■ **Task statement**: Format the lines from the start of the records through the line containing "til at mange" as a numbered list, leaving out any blank lines.

■ **Supplied information**:
== Segment start ==
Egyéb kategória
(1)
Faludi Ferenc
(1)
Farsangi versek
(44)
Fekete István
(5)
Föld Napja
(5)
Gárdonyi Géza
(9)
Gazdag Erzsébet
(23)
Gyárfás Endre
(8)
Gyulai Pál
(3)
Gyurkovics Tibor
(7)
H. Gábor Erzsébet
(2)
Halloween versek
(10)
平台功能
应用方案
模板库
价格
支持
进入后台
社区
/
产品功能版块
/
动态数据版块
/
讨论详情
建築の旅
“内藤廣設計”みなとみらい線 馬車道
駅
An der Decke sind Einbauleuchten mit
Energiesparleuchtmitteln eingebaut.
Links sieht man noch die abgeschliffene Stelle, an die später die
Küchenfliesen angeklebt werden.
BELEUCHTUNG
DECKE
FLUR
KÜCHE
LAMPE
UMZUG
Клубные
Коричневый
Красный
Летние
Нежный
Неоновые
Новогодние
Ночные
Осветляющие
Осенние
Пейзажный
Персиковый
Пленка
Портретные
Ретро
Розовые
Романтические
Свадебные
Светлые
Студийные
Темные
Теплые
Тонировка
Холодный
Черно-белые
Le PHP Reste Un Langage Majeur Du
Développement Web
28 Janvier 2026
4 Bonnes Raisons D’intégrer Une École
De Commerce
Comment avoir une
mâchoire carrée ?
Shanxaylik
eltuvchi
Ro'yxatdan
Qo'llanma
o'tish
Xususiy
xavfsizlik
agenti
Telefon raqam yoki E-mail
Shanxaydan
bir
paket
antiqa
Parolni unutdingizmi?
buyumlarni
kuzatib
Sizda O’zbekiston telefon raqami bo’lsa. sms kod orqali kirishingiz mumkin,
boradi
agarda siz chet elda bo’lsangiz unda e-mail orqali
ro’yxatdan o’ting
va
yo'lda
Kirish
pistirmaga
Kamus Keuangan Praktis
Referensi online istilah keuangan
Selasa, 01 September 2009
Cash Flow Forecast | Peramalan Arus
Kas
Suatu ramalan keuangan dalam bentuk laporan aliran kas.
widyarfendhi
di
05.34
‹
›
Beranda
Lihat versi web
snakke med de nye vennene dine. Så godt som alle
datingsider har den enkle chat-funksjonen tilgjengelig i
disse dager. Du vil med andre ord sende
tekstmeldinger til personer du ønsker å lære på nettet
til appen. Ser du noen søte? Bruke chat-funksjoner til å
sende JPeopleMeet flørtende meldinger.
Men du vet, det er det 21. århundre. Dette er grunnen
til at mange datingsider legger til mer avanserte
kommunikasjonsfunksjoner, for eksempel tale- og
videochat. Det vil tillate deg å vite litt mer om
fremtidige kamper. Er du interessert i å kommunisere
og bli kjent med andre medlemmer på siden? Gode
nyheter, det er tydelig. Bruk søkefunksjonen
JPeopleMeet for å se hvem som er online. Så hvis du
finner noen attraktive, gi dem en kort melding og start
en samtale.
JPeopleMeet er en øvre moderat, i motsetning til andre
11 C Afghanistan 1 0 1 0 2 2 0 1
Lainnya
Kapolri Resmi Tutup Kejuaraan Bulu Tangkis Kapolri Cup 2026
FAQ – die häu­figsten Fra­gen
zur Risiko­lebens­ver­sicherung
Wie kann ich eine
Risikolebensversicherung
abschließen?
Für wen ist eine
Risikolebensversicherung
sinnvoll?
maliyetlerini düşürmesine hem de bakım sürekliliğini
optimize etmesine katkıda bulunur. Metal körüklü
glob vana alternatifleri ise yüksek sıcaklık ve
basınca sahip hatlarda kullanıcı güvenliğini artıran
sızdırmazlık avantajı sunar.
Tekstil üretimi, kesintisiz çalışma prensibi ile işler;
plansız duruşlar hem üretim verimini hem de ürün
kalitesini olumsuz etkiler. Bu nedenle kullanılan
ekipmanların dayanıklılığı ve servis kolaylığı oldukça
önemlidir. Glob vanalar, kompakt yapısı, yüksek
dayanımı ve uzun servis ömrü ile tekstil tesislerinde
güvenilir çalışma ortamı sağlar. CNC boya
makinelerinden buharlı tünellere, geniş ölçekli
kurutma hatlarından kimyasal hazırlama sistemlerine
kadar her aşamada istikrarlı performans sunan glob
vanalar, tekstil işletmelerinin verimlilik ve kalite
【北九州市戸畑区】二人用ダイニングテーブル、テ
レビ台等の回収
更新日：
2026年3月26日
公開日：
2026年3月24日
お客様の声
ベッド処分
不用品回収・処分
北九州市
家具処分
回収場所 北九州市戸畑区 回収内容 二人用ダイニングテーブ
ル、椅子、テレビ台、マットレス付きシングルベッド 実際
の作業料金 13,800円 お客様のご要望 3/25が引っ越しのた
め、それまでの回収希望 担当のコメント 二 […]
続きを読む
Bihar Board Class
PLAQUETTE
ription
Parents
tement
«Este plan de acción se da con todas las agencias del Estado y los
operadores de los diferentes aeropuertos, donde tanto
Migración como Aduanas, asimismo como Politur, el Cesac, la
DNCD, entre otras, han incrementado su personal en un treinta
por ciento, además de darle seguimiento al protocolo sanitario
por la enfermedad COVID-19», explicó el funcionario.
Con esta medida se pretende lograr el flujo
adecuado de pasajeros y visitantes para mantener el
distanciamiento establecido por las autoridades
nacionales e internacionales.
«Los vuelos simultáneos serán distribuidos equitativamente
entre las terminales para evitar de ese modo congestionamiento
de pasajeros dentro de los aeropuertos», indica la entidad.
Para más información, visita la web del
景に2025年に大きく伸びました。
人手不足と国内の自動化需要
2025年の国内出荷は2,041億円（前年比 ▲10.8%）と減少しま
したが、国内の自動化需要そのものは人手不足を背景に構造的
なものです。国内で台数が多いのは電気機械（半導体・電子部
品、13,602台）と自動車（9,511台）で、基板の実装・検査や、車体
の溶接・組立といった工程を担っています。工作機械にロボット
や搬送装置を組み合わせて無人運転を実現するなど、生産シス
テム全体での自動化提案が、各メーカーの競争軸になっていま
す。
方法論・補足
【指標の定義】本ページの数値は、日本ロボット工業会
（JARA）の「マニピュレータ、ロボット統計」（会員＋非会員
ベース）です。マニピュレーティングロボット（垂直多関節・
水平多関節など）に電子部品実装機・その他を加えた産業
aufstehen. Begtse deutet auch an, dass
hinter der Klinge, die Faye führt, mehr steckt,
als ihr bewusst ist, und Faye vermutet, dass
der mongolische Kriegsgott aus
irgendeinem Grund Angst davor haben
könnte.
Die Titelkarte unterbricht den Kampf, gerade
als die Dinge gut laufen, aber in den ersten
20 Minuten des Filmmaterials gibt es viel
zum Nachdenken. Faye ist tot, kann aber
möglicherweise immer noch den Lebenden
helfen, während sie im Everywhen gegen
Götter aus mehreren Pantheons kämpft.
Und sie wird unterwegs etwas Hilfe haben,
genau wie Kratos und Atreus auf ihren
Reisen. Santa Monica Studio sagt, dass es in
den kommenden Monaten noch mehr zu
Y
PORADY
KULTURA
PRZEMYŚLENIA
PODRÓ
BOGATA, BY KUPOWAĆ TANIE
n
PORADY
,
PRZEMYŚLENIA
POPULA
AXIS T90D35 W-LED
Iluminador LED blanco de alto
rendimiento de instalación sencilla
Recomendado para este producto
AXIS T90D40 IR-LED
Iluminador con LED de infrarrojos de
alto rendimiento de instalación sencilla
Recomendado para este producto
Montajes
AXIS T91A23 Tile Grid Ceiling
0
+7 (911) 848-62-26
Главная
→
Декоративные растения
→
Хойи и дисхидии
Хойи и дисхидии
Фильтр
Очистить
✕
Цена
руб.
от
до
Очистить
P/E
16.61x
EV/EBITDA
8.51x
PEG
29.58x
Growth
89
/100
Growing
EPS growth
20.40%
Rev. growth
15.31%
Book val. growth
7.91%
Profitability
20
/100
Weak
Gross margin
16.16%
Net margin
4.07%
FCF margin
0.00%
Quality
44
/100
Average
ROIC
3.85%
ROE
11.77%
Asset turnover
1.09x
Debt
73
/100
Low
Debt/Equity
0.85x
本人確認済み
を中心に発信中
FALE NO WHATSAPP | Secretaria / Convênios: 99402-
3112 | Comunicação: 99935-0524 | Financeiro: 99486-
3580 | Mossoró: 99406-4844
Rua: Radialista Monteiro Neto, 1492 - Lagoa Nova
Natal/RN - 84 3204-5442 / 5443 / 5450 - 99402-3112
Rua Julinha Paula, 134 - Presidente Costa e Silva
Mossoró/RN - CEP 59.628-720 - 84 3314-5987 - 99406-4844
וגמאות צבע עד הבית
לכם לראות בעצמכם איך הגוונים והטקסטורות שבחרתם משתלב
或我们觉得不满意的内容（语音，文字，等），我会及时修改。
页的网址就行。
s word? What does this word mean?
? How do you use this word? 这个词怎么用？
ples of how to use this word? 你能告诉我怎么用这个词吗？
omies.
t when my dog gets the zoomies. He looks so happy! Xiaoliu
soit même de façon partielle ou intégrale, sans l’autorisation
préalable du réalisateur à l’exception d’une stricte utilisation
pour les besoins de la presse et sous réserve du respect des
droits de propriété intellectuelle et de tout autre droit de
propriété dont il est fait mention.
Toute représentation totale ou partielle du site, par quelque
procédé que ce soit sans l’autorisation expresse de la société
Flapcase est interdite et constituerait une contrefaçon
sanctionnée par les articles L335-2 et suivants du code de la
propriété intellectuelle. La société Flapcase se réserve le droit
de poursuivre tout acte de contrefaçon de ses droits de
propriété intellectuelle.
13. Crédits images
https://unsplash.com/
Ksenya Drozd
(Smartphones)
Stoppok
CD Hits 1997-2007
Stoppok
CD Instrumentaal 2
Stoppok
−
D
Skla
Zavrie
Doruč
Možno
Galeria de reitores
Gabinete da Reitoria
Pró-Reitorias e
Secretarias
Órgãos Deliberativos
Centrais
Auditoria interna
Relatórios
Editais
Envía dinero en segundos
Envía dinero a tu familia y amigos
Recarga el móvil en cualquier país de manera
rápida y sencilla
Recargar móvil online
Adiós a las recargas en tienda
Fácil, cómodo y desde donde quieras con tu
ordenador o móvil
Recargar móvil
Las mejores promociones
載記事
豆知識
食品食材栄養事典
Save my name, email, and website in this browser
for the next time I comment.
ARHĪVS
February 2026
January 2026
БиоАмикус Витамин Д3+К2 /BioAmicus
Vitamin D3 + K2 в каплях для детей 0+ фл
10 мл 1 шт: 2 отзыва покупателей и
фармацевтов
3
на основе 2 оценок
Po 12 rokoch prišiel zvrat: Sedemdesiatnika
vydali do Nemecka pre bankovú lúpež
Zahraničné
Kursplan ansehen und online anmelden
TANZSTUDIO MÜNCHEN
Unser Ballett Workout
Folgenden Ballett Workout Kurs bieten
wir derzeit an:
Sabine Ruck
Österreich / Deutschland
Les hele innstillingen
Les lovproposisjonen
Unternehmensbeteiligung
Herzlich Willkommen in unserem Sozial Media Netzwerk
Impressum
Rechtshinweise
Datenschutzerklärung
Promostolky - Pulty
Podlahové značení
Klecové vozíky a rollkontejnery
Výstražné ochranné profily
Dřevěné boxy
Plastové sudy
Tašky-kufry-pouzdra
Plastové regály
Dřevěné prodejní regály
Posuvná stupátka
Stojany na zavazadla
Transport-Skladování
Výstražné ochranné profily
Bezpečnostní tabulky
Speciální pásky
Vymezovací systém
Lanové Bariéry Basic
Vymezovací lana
== Segment end ==
■ **Reply**:
1. Egyéb kategória
2. (1)
3. Faludi Ferenc
4. (1)
5. Farsangi versek
6. (44)
7. Fekete István
8. (5)
9. Föld Napja
10. (5)
11. Gárdonyi Géza
12. (9)
13. Gazdag Erzsébet
14. (23)
15. Gyárfás Endre
16. (8)
17. Gyulai Pál
18. (3)
19. Gyurkovics Tibor
20. (7)
21. H. Gábor Erzsébet
22. (2)
23. Halloween versek
24. (10)
25. 平台功能
26. 应用方案
27. 模板库
28. 价格
29. 支持
30. 进入后台
31. 社区
32. /
33. 产品功能版块
34. /
35. 动态数据版块
36. /
37. 讨论详情
38. 建築の旅
39. “内藤廣設計”みなとみらい線 馬車道
40. 駅
41. An der Decke sind Einbauleuchten mit
42. Energiesparleuchtmitteln eingebaut.
43. Links sieht man noch die abgeschliffene Stelle, an die später die
44. Küchenfliesen angeklebt werden.
45. BELEUCHTUNG
46. DECKE
47. FLUR
48. KÜCHE
49. LAMPE
50. UMZUG
51. Клубные
52. Коричневый
53. Красный
54. Летние
55. Нежный
56. Неоновые
57. Новогодние
58. Ночные
59. Осветляющие
60. Осенние
61. Пейзажный
62. Персиковый
63. Пленка
64. Портретные
65. Ретро
66. Розовые
67. Романтические
68. Свадебные
69. Светлые
70. Студийные
71. Темные
72. Теплые
73. Тонировка
74. Холодный
75. Черно-белые
76. Le PHP Reste Un Langage Majeur Du
77. Développement Web
78. 28 Janvier 2026
79. 4 Bonnes Raisons D’intégrer Une École
80. De Commerce
81. Comment avoir une
82. mâchoire carrée ?
83. Shanxaylik
84. eltuvchi
85. Ro'yxatdan
86. Qo'llanma
87. o'tish
88. Xususiy
89. xavfsizlik
90. agenti
91. Telefon raqam yoki E-mail
92. Shanxaydan
93. bir
94. paket
95. antiqa
96. Parolni unutdingizmi?
97. buyumlarni
98. kuzatib
99. Sizda O’zbekiston telefon raqami bo’lsa. sms kod orqali kirishingiz mumkin,
100. boradi
101. agarda siz chet elda bo’lsangiz unda e-mail orqali
102. ro’yxatdan o’ting
103. va
104. yo'lda
105. Kirish
106. pistirmaga
107. Kamus Keuangan Praktis
108. Referensi online istilah keuangan
109. Selasa, 01 September 2009
110. Cash Flow Forecast | Peramalan Arus
111. Kas
112. Suatu ramalan keuangan dalam bentuk laporan aliran kas.
113. widyarfendhi
114. di
115. 05.34
116. ‹
117. ›
118. Beranda
119. Lihat versi web
120. snakke med de nye vennene dine. Så godt som alle
121. datingsider har den enkle chat-funksjonen tilgjengelig i
122. disse dager. Du vil med andre ord sende
123. tekstmeldinger til personer du ønsker å lære på nettet
124. til appen. Ser du noen søte? Bruke chat-funksjoner til å
125. sende JPeopleMeet flørtende meldinger.
126. Men du vet, det er det 21. århundre. Dette er grunnen
127. til at mange datingsider legger til mer avanserte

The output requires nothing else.